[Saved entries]
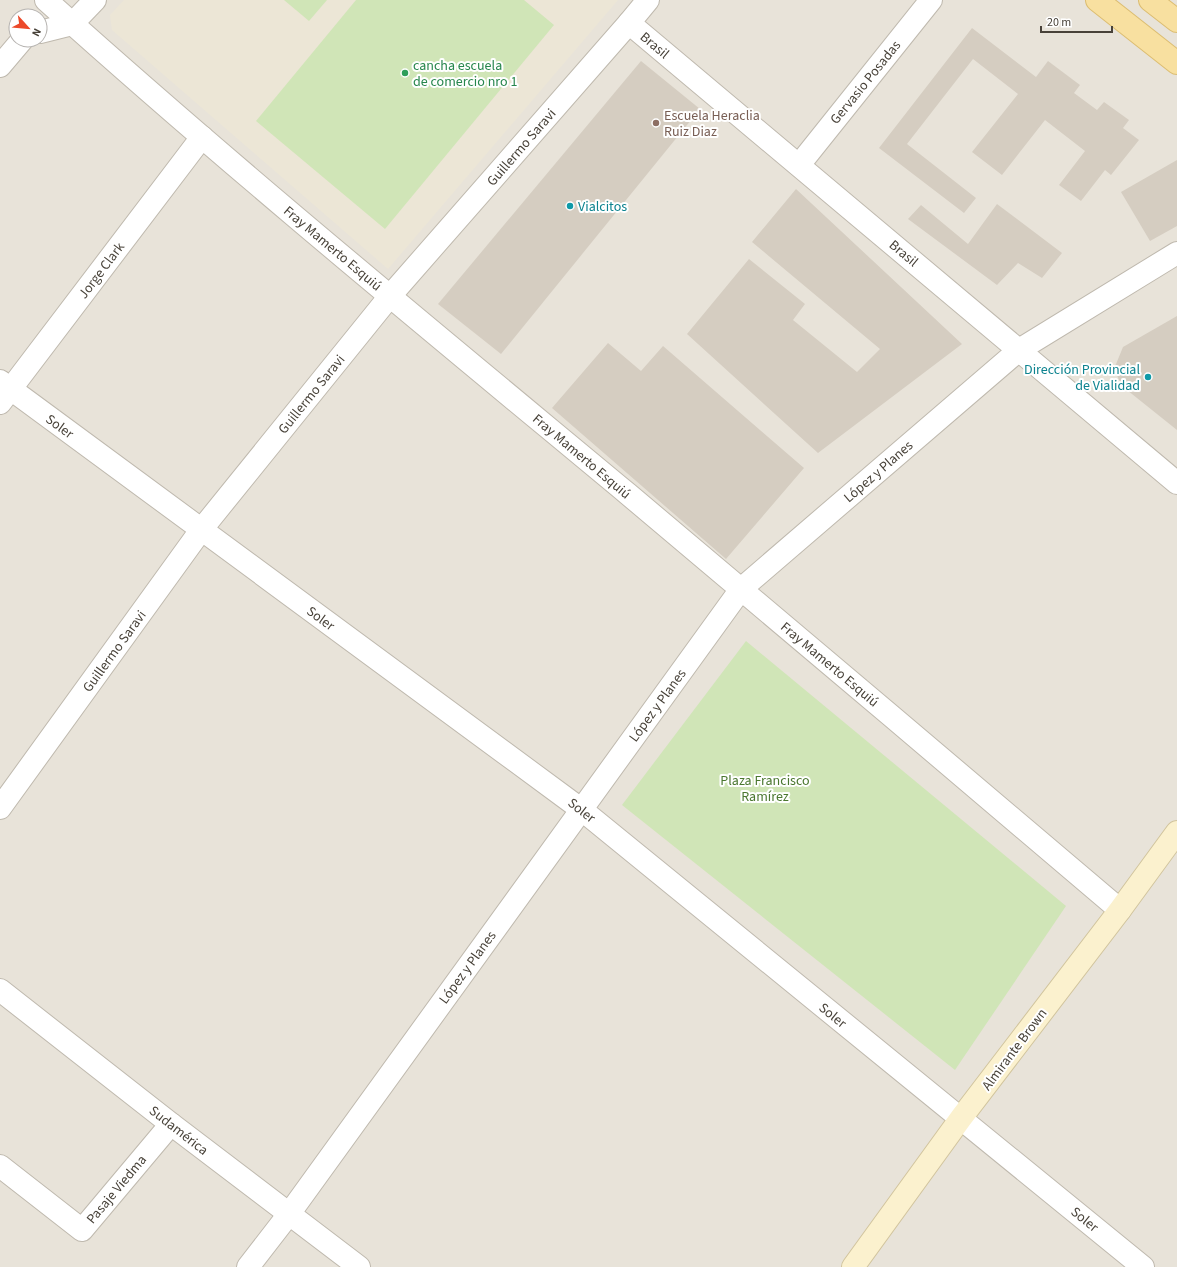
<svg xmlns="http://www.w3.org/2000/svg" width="1177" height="1267" font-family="'Source Sans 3',sans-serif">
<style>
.residential{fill:#e8e3d9;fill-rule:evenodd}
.education{fill:#ece6d6}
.green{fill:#d0e5b7}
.building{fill:#d5cdc1}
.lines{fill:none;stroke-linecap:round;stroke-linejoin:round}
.minor-casing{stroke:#bfb9ae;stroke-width:24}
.secondary-casing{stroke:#d1c49d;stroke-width:24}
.primary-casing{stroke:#dcbd71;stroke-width:24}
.minor{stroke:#fff;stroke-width:22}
.secondary{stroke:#fbf1ce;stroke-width:22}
.primary{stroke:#f8e0a0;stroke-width:22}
.leisure-dot{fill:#2e9e5b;stroke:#fff;stroke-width:1.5}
.education-dot{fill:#8d6e63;stroke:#fff;stroke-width:1.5}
.culture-dot{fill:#0f9aa8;stroke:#fff;stroke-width:1.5}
.labels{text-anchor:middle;stroke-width:4;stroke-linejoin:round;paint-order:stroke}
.street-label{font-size:14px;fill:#484239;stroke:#fff}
.leisure-label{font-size:14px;fill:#27864d;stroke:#fff;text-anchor:start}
.education-label{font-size:14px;fill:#785e54;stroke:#fff;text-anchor:start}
.culture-label{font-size:14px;fill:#0d838f;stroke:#fff;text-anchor:start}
.park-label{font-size:14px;fill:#4a772f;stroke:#fff}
</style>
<rect width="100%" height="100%" fill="#f4f1eb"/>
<path class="residential" d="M0 0H1177V1267H0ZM16 16H40V40H16Z"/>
<path class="education" d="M124 0H618L388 269 112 30 110 15Z"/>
<g class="green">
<path d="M284 0H327L309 21Z"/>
<path d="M356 0H524L554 25 385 229 256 121Z"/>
<path d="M746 641 1066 906 955 1070 622 805Z"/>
</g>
<g class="building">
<path d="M972 28 1036 77 1048 61 1080 85 1074 93 1097 110 1104 102 1129 120 1123 128 1139 140 1111 175 1105 170 1081 201 1059 185 1085 151 1045 120 1002 175 972 152 1018 94 973 59 907 144 976 198 964 213 879 148Z"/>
<path d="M641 61 700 109 501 354 438 304Z"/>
<path d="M1177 160V226L1150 241 1121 192Z"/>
<path d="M796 189 962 344 818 453 687 334 749 259 805 304 793 320 857 372 880 349 752 242Z"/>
<path d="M997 204 1062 253 1042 278 1018 263 997 285 908 219 921 205 968 244Z"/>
<path d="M1177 316V430L1122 386 1114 369 1123 347Z"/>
<path d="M608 343 641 371 663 346 804 468 726 559 552 408Z"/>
</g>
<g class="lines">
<defs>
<g id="minor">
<path d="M46 0C235 170 433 332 628 494 793 632 956 771 1120 910"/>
<path d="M629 23 1177 483"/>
<path d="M40 32 72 24 95 0"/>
<path d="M0 66 22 40"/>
<path d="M799 165 931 0"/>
<path d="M0 381 582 810 1143 1267"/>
<path d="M0 403 202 137"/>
<path d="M0 808 201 530 390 296 629 23 648 0"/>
<path d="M0 990 171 1124 359 1267"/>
<path d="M0 1166 82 1230 171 1124"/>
<path d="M248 1267 289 1214 741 589 1019 350 1177 253"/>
</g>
<path id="secondary" d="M853 1267 961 1118 1120 910 1177 832"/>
<g id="primary">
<path d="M1097 0 1177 63"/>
<path d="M1150 0 1177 21"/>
</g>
</defs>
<use href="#minor" class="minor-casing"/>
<use href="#secondary" class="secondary-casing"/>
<use href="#primary" class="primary-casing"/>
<use href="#minor" class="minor"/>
<use href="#secondary" class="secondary"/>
<use href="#primary" class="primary"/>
</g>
<circle class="leisure-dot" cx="405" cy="73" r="4"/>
<circle class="education-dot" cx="656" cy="123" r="4"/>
<g class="culture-dot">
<circle cx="570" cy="206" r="4"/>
<circle cx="1148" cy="377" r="4"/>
</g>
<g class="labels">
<g class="street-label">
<text transform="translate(655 45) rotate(40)" y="5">Brasil</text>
<text transform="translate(865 82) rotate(-51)" y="5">Gervasio Posadas</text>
<text transform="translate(521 147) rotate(-49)" y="5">Guillermo Saravi</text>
<text transform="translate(333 248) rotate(40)" y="5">Fray Mamerto Esquiú</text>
<text transform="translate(904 253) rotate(40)" y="5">Brasil</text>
<text transform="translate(101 270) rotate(-53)" y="5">Jorge Clark</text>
<text transform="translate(311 394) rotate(-51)" y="5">Guillermo Saravi</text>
<text transform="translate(60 426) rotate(36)" y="5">Soler</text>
<text transform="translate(582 456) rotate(40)" y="5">Fray Mamerto Esquiú</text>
<text transform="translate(878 471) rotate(-41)" y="5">López y Planes</text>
<text transform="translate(321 618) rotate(36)" y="5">Soler</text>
<text transform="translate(114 651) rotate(-54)" y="5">Guillermo Saravi</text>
<text transform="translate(830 664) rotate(40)" y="5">Fray Mamerto Esquiú</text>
<text transform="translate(657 705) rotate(-54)" y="5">López y Planes</text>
<text transform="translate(582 810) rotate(38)" y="5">Soler</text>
<text transform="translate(467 967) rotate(-54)" y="5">López y Planes</text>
<text transform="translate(833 1015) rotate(39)" y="5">Soler</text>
<text transform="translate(1014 1049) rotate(-53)" y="5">Almirante Brown</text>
<text transform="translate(179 1130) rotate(38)" y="5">Sudamérica</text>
<text transform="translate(116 1189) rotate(-50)" y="5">Pasaje Viedma</text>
<text transform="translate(1085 1219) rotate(39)" y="5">Soler</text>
</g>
<g class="leisure-label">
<text x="413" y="70">cancha escuela<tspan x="413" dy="16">de comercio nro 1</tspan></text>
</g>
<g class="education-label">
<text x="664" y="120">Escuela Heraclia<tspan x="664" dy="16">Ruiz Diaz</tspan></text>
</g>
<g class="culture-label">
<text x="578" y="211">Vialcitos</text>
<text x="1140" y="374" text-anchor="end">Dirección Provincial<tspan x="1140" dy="16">de Vialidad</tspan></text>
</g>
<g class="park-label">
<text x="765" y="785">Plaza Francisco<tspan x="765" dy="16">Ramírez</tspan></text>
</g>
</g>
<g transform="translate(28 28) rotate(117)"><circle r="19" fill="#ffffff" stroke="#b6b3b0"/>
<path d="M0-3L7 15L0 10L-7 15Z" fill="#ec492a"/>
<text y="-6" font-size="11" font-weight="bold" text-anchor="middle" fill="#484239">N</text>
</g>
<path d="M1041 26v6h71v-6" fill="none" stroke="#484239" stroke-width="2"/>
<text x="1047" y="26" font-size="12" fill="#484239" stroke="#ffffff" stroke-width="3" paint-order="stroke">20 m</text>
</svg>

What is being asked
Extract every line containing the string "lines" from the data above.

Solution to the problem
.lines{fill:none;stroke-linecap:round;stroke-linejoin:round}
<g class="lines">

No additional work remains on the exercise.